In Rwanda, the Central Bank has released the Monetary Policy and Financial Stability Statement which shows that commercial properties lead the list of sectors with non-performing loans at 19.1%. According to Kasai Ndahiriwe, the Director of the Monetary Policy Department, the highest non-performing loan ratio is a result of the inability of most commercial buildings that could not collect rentals during the COVID19 lockdowns as well as those who lost tenants during and after it.

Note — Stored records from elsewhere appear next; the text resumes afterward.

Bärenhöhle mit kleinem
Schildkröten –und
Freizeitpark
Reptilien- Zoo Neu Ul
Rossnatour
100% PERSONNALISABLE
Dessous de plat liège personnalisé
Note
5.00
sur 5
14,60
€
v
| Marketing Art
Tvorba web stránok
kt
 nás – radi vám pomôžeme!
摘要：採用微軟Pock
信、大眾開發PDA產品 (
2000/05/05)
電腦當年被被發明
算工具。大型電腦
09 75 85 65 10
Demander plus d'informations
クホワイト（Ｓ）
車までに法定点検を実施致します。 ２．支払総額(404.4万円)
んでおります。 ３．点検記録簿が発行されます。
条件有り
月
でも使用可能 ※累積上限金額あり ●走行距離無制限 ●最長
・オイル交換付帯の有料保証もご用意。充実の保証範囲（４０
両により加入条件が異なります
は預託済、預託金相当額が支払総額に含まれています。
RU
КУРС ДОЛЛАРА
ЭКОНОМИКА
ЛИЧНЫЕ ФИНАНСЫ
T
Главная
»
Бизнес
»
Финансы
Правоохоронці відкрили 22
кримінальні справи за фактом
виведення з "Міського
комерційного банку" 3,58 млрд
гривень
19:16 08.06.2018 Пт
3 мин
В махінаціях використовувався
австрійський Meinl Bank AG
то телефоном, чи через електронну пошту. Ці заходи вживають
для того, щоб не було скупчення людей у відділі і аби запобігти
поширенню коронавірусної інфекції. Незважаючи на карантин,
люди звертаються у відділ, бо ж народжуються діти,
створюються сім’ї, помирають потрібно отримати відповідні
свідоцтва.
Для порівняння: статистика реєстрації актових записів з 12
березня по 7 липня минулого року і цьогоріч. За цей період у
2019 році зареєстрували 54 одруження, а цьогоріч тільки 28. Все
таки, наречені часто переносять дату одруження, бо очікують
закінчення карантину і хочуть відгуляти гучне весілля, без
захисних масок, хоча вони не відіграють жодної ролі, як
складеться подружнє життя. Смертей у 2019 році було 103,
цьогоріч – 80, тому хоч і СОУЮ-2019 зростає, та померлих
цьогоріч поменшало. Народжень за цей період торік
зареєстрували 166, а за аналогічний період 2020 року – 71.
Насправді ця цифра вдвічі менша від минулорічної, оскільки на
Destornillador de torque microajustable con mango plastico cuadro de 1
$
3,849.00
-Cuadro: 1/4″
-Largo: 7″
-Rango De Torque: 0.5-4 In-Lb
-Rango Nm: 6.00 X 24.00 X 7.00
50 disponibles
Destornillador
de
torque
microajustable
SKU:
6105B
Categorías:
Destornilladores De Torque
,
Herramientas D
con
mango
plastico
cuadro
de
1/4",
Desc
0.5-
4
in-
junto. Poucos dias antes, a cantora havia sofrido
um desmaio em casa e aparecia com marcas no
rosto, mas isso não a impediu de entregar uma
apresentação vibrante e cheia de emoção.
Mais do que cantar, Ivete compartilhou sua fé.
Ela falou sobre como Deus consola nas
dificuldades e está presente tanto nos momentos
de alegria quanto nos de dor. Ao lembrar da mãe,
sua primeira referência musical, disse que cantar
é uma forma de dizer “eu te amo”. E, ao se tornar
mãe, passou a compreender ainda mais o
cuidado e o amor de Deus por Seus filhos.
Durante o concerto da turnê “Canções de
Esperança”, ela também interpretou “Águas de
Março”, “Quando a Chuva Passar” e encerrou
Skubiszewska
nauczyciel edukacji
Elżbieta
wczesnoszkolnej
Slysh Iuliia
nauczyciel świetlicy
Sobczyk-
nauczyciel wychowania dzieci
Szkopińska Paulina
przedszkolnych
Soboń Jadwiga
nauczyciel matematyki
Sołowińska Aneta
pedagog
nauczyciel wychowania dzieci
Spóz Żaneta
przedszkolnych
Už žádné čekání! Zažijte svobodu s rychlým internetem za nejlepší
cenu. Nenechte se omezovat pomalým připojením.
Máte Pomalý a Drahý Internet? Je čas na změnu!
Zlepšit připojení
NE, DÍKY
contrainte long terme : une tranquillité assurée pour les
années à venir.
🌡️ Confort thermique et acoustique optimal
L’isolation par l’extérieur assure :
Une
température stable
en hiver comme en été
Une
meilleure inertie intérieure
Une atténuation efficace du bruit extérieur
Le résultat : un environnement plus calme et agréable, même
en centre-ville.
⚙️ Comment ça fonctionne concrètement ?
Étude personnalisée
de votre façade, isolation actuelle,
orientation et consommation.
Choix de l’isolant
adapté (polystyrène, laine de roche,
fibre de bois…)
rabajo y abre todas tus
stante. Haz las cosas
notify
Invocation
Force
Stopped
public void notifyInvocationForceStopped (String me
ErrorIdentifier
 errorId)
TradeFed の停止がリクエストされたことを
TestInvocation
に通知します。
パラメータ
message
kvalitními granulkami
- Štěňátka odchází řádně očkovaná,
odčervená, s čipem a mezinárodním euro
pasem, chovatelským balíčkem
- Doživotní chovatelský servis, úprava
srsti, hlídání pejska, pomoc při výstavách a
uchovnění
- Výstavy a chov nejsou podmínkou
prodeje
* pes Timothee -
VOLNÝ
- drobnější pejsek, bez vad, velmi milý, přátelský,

The non-performing loan ratio increased marginally at the end of 2021 from 4.5% to 4.6% against the 2020 benchmark of 5%, while the outstanding NPLs amount increased 19% from 133 billion Rwandan francs to 158 billion francs. On the other hand, the banking sector saw a 34% increase in provisions for bad debt to 189.5 billion francs in December 2021 from 141.3 billion francs in 2020. The industry’s aggregate net profit however grew by 53.6% to 125 billion francs, with the microfinance sector growing from 5.1 billion francs in 2020 to 8 billion the following year. The insurance sector made a net profit of 63.6 billion francs, an increase from 52.4 billion in the previous year.
Earlier, the growth forecast projected by economists for Rwanda’s 2022 had declined, owing to inflation and unemployment. It was previously expected that the economy will grow by 7% but will most likely hover around 5%.